A few hours ago, Google Webmaster announced via Twitter that after 25 years of being a de-facto standard, Robots Exclusion Protocol has been standardized. Webmasters intended to relive the web developers and owners from finding the answer to the question ‘How do control web crawler’. They worked with the original author of the Protocol, Martijn Koster, to document how REP is used on the modern web and submitted it to the Internet Engineering Task Force (IETF).
Some 25 years ago in 1994, after crawlers were overwhelming his sites, Martijn Koster, obtaining inputs from other webmasters created the Robots Exclusion Protocol to help website owners to manage their server resources easily. But neither did the REP develop into official internet standard nor was it ever updated to cover today’s cases. Different web developers interpreted the protocol differently.

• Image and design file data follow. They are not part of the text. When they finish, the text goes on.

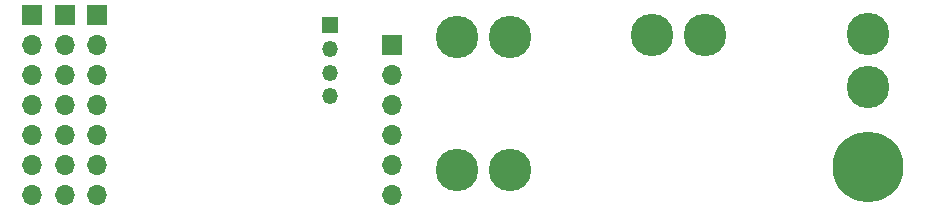
<source format=gbr>
%TF.GenerationSoftware,KiCad,Pcbnew,(6.0.7)*%
%TF.CreationDate,2023-08-08T19:22:38-05:00*%
%TF.ProjectId,PowerDistrubutionBoard,506f7765-7244-4697-9374-727562757469,rev?*%
%TF.SameCoordinates,Original*%
%TF.FileFunction,Soldermask,Top*%
%TF.FilePolarity,Negative*%
%FSLAX46Y46*%
G04 Gerber Fmt 4.6, Leading zero omitted, Abs format (unit mm)*
G04 Created by KiCad (PCBNEW (6.0.7)) date 2023-08-08 19:22:38*
%MOMM*%
%LPD*%
G01*
G04 APERTURE LIST*
%ADD10C,3.600000*%
%ADD11C,6.000000*%
%ADD12R,1.700000X1.700000*%
%ADD13O,1.700000X1.700000*%
%ADD14R,1.350000X1.350000*%
%ADD15O,1.350000X1.350000*%
G04 APERTURE END LIST*
D10*
%TO.C,S1*%
X171750000Y-99750000D03*
D11*
X171750000Y-99750000D03*
X171750000Y-99750000D03*
%TD*%
D12*
%TO.C,J6*%
X101000000Y-86840000D03*
D13*
X101000000Y-89380000D03*
X101000000Y-91920000D03*
X101000000Y-94460000D03*
X101000000Y-97000000D03*
X101000000Y-99540000D03*
X101000000Y-102080000D03*
%TD*%
D12*
%TO.C,J4*%
X106500000Y-86840000D03*
D13*
X106500000Y-89380000D03*
X106500000Y-91920000D03*
X106500000Y-94460000D03*
X106500000Y-97000000D03*
X106500000Y-99540000D03*
X106500000Y-102080000D03*
%TD*%
D10*
%TO.C,T2*%
X137000000Y-88750000D03*
X141500000Y-88750000D03*
%TD*%
D12*
%TO.C,J2*%
X131500000Y-89400000D03*
D13*
X131500000Y-91940000D03*
X131500000Y-94480000D03*
X131500000Y-97020000D03*
X131500000Y-99560000D03*
X131500000Y-102100000D03*
%TD*%
D10*
%TO.C,T3*%
X171780000Y-93000000D03*
X171780000Y-88500000D03*
%TD*%
D14*
%TO.C,J1*%
X126250000Y-87750000D03*
D15*
X126250000Y-89750000D03*
X126250000Y-91750000D03*
X126250000Y-93750000D03*
%TD*%
D10*
%TO.C,T4*%
X153500000Y-88530000D03*
X158000000Y-88530000D03*
%TD*%
D12*
%TO.C,J5*%
X103750000Y-86840000D03*
D13*
X103750000Y-89380000D03*
X103750000Y-91920000D03*
X103750000Y-94460000D03*
X103750000Y-97000000D03*
X103750000Y-99540000D03*
X103750000Y-102080000D03*
%TD*%
D10*
%TO.C,T1*%
X137000000Y-100000000D03*
X141500000Y-100000000D03*
%TD*%
M02*

</source>
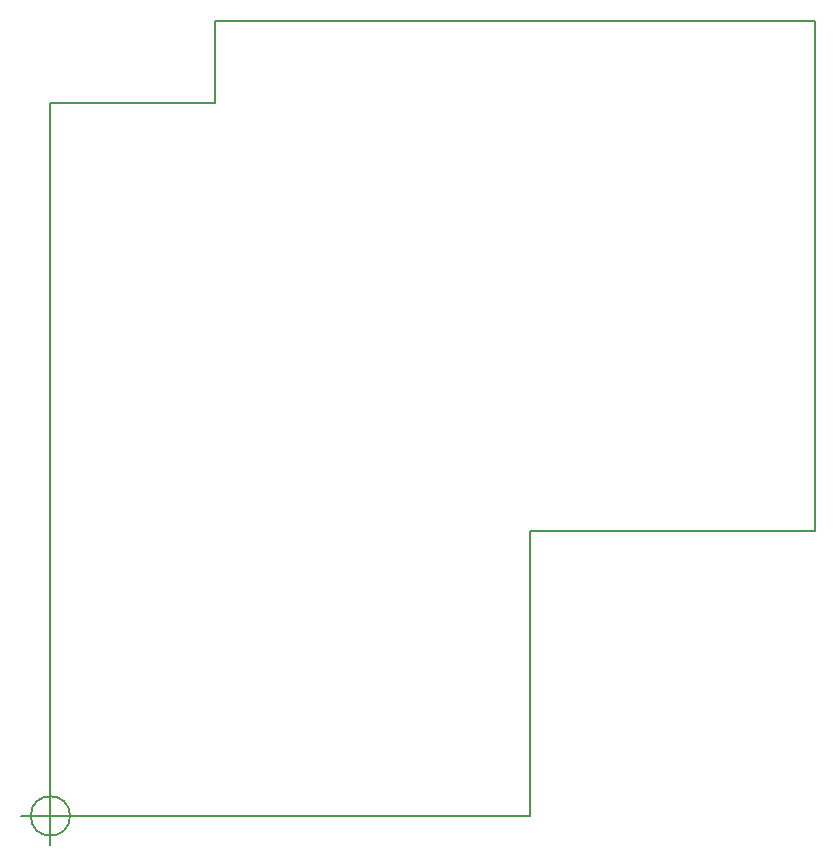
<source format=gm1>
G04 #@! TF.FileFunction,Profile,NP*
%FSLAX46Y46*%
G04 Gerber Fmt 4.6, Leading zero omitted, Abs format (unit mm)*
G04 Created by KiCad (PCBNEW 4.0.7) date 02/11/20 08:43:37*
%MOMM*%
%LPD*%
G01*
G04 APERTURE LIST*
%ADD10C,0.200000*%
%ADD11C,0.150000*%
G04 APERTURE END LIST*
D10*
D11*
X1666666Y0D02*
G75*
G03X1666666Y0I-1666666J0D01*
G01*
X-2500000Y0D02*
X2500000Y0D01*
X0Y2500000D02*
X0Y-2500000D01*
X40640000Y0D02*
X40640000Y635000D01*
X0Y0D02*
X40640000Y0D01*
X0Y635000D02*
X0Y0D01*
X0Y60325000D02*
X0Y635000D01*
X13970000Y60325000D02*
X0Y60325000D01*
X13970000Y67310000D02*
X13970000Y60325000D01*
X64770000Y67310000D02*
X13970000Y67310000D01*
X64770000Y24130000D02*
X64770000Y67310000D01*
X40640000Y24130000D02*
X64770000Y24130000D01*
X40640000Y635000D02*
X40640000Y24130000D01*
M02*

</source>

The new REP draft doesn’t change the rules that were created in 1994 by Martijn Koster but rather defines the scenarios for robots.txt parsing and matching that earlier remained undefined. According to Google, the new REP will help standardize robots.txt for the modern web.
- Any URI based transfer protocol can use robots.txt. For instance, it’s not limited to HTTP anymore. It can be used for FTP or CoAP .
- Developers need to parse at least the first 500 kibibytes of a robots.txt. Defining a maximum file size would ensure connections are not open for too long, avoiding unnecessary strain on servers.
- A new maximum caching time of 24 hours or cache directive value, if available, gives website owners the flexibility to update their robots.txt whenever they want. For instance, in the case of HTTP, Cache-Control headers could be used for determining caching time.
- The specification says that when a previously accessible robots.txt file becomes inaccessible due to server failures, known disallowed pages are not crawled for a reasonably long period of time.”